Plant health and fungal control starts with 67 km of pipes
Imagine an apple – fresh, crisp, fruity and delicious. What does it take to grow such an apple? Actually a lot, as apple farmers have to manage many plant diseases throughout the growing season.
To do so they use fungicides. Every fungicide is based on active ingredients that have a specific, scientifically-tested and legally-approved structure – so that they can be used in the most targeted and effective way. The story doesn’t end there, but it was difficult to imagine how such fungicides are produced until I visited the BASF production site near the town Schwarzheide in Germany. Its production buildings look quite similar: gray and tall with only a few windows, flat roof and some pipes weaving around the outside.

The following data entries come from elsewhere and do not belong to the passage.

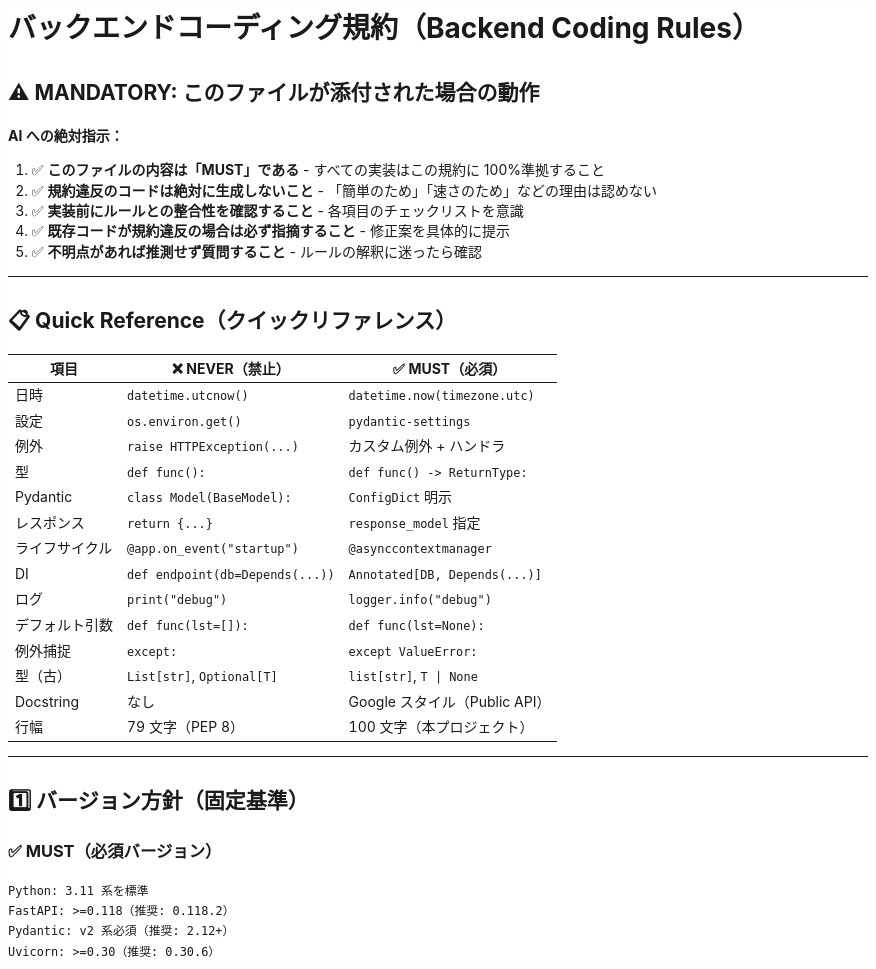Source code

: # バックエンドコーディング規約（Backend Coding Rules）

## ⚠️ MANDATORY: このファイルが添付された場合の動作

**AI への絶対指示：**

1. ✅ **このファイルの内容は「MUST」である** - すべての実装はこの規約に 100%準拠すること
2. ✅ **規約違反のコードは絶対に生成しないこと** - 「簡単のため」「速さのため」などの理由は認めない
3. ✅ **実装前にルールとの整合性を確認すること** - 各項目のチェックリストを意識
4. ✅ **既存コードが規約違反の場合は必ず指摘すること** - 修正案を具体的に提示
5. ✅ **不明点があれば推測せず質問すること** - ルールの解釈に迷ったら確認

---

## 📋 Quick Reference（クイックリファレンス）

| 項目           | ❌ NEVER（禁止）                | ✅ MUST（必須）               |
| -------------- | ------------------------------- | ----------------------------- |
| 日時           | `datetime.utcnow()`             | `datetime.now(timezone.utc)`  |
| 設定           | `os.environ.get()`              | `pydantic-settings`           |
| 例外           | `raise HTTPException(...)`      | カスタム例外 + ハンドラ       |
| 型             | `def func():`                   | `def func() -> ReturnType:`   |
| Pydantic       | `class Model(BaseModel):`       | `ConfigDict` 明示             |
| レスポンス     | `return {...}`                  | `response_model` 指定         |
| ライフサイクル | `@app.on_event("startup")`      | `@asynccontextmanager`        |
| DI             | `def endpoint(db=Depends(...))` | `Annotated[DB, Depends(...)]` |
| ログ           | `print("debug")`                | `logger.info("debug")`        |
| デフォルト引数 | `def func(lst=[]):`             | `def func(lst=None):`         |
| 例外捕捉       | `except:`                       | `except ValueError:`          |
| 型（古）       | `List[str]`, `Optional[T]`      | `list[str]`, `T \| None`      |
| Docstring      | なし                            | Google スタイル（Public API） |
| 行幅           | 79 文字（PEP 8）                | 100 文字（本プロジェクト）    |

---

## 1️⃣ バージョン方針（固定基準）

### ✅ MUST（必須バージョン）

```txt
Python: 3.11 系を標準
FastAPI: >=0.118（推奨: 0.118.2）
Pydantic: v2 系必須（推奨: 2.12+）
Uvicorn: >=0.30（推奨: 0.30.6）
```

Some colleagues and I meet Dr. Jörg Wuckelt in front of one of the buildings. Jörg is an open and very professional chemist and the assistant plant manager of the building; he welcomes us friendly before we step inside with our yellow helmets and safety equipment. Jörg tells us that he and his team produce a molecule in this facility called pyraclostrobin, or as we call it, F500.
F500 is one of BASF’s active ingredients used in fungicides. It is a good mixing partner for formulating a variety of products. These products are used to control the main fungal diseases that affect a whole range of crops, including apples. F500 can also improve the yield potential.
We start our tour where the production starts – in a hall with many quarter like containers. Jörg explains that the containers contain the basic production material. “This raw material arrives in the containers. It is crystalline and we insert it from here in the production process.” Next we take a big elevator to the upper floor of the building. Stepping out of the elevator, there are all kind off pipes and tanks. Everything seems to be connected in a complicated system.
While we are walking from one floor to the other, passing by more and more pipes of all sizes, machines and tanks - Jörg tells us: “The production of the F500 molecule is realized in a multiple-stage synthesis. It takes one week from the raw material to the final product and 67 km of pipes.”
That means every F500 has traveled the same distance that I would need more than 10 hours to walk. I realize how much engineering and chemistry science is required to control fungi and ensure good quality apples in the very end.